UPDATED: Tue., May 23, 2017

Spokane lawmakers have extended a moratorium on demolishing homes in Browne’s Addition as part of a move to preserve historic neighborhoods.

The Spokane City Council also voted Monday to stop billboards from going up in neighborhood centers.

Both measures were six-month extensions of previous council actions that arose last fall amid outcry when a historic home was razed in Browne’s Addition.

The sponsors of the moratoriums, City Councilwomen Lori Kinnear and Amber Waldref, said the specific bans will give city staff time to develop changes to the ways the city permits demolition and approves signs around town.

“We haven’t looked at the demolition ordinance in years,” said Kinnear, who brought her proposal forward after residents of Spokane’s oldest neighborhood raised concerns about construction of a new apartment building near Coeur d’Alene Park that required demolition of an existing house.

Several Browne’s Addition residents testified in favor of an extension of the moratorium Monday night, saying it will give them time to seek classification as a historical district within the city.

Waldref’s proposal was made due to an exemption in the city’s laws governing signs that permits the movement of billboards if they’ve been displaced by a public works project. Waldref said that’s the only way a billboard can be moved within city limits, following revisions to city codes more than a decade ago.

“I think we need to review if it’s necessary,” Waldref said of the exemption. “It’s been used so infrequently.”

Recent requests to move billboards onto portions of Market Street in the center of the Hillyard neighborhood prompted Waldref’s request.
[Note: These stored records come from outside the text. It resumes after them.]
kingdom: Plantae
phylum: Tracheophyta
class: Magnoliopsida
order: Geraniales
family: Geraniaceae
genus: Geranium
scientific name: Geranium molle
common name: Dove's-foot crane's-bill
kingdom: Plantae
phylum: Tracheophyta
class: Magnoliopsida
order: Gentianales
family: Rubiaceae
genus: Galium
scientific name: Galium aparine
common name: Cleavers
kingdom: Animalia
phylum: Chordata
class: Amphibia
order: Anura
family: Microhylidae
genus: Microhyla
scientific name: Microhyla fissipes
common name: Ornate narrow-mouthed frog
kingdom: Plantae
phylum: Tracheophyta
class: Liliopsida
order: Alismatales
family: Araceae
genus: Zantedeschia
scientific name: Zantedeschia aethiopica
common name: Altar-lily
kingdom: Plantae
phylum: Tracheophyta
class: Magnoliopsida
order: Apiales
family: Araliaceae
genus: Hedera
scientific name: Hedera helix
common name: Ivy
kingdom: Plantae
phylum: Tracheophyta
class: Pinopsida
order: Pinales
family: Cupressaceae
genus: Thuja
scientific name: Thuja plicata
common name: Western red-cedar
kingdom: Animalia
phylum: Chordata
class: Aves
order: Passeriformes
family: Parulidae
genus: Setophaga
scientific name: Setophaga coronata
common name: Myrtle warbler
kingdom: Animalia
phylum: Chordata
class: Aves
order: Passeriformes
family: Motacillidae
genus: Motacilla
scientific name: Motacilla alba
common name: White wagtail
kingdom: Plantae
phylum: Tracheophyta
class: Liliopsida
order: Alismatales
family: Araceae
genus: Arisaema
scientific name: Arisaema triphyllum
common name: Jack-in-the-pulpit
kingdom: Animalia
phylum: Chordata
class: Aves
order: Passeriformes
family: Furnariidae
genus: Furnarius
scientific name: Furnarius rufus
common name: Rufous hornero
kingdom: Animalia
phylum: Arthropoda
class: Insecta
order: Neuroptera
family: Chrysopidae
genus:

City Planning Director Lisa Key laid out a plan to the council to review other portions of the city’s codes on signs by the end of the moratorium, which is now scheduled to expire in November.

Waldref said she wasn’t necessarily opposed to the ability to move billboards, but questioned if relocation should be permitted in historic districts or places with heavy pedestrian traffic.

“This is a weird little exception. We’re going to review it and get feedback from the community,” she said.